In the laissez-faire world of investments, money goes to its highest bidder – or place with the highest returns. With so many funds projecting 8% to 25% returns, how do you determine which fund to invest in? Technically, there are many criteria you can look at such as track record, risk adjusted returns, upside potential, and collateral. However, the most important principal to finding the right manager is stated eloquently in the Gospel by Matthew:
“For where your treasure is, there your heart will be also.”
The first question you should always ask a money manager: Where do you place your eggs? This will screen out 80% of crap investments in your “world of opportunities”. When money managers hawk their financial wares and ask for your capital, judge them by the placement of their own. Shakespeare had it right when he wrote, “To thine own self be true.” If a manager had ten different funds (or opportunities), you can be sure the he will invest his money in the funds he deems most profitable and secure.
However, having a vested interest in the fund alone is not enough. There are qualifications:
- Do they have a meaningful amount in the fund?
- If so, is it a good percentage of their net worth?
To no surprise, these are qualifications that Warren passes with flying colors. He has more than 99% of his net worth in Berkshire Hathaway, and additionally, many of his family and friends have a significant amount of their net worth in Berkshire. As I’m sure Warren would agree, there is absolutely no reason why – the prospect of doubling his money, getting 40% returns, hubris, or prestige – he would ever be tempted to jeopardize the money that is so important to those he cares most.
This shows why Warren builds a fortress balance sheet that can weather recessions worse than that experienced in 2007-2010. As an insurance company, only Berkshire can insure large policies that no other insurance company in the world can underwrite. When hurricane Katrina, Rita and Wilma struck the Gulf coast they paid out $3.4 billion in losses.
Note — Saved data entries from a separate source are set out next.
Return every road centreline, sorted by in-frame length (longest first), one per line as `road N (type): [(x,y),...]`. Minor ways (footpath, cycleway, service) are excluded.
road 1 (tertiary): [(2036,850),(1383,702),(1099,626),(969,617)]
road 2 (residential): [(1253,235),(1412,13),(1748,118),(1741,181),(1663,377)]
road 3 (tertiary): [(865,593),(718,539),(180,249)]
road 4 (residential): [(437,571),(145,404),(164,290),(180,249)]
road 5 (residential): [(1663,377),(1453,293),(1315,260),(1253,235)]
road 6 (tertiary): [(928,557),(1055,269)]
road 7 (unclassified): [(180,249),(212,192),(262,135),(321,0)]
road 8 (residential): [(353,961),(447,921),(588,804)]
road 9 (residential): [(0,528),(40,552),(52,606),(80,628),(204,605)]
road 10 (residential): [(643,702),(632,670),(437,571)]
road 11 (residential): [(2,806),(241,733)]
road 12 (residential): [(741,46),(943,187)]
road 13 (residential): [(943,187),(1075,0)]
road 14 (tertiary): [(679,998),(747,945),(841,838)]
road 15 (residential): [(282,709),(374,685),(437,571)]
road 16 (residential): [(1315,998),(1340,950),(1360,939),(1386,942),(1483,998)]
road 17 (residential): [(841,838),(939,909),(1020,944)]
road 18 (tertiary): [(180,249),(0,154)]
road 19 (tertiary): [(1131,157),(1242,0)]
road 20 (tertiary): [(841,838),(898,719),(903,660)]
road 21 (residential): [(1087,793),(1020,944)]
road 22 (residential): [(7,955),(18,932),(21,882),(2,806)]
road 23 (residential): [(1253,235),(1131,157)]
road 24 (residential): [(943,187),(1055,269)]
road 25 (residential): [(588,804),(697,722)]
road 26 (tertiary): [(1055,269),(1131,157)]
While this wasn’t a happy loss (no loss ever is), it wasn’t much of a hiccup for the company.
Now, some of you may not find it in you to ask about other people’s money. Asking about where the money manager invests his funds might make you feel impolite – or even rude. However, if someone is going to manage your money, you have a right to know about “their” affairs – at least to the extent it helps you to make a decision. Part of a good investment relationship is being forthright on both sides of the coin. You can be sure when the money manager qualifies you as an investor, he will ask about your affairs.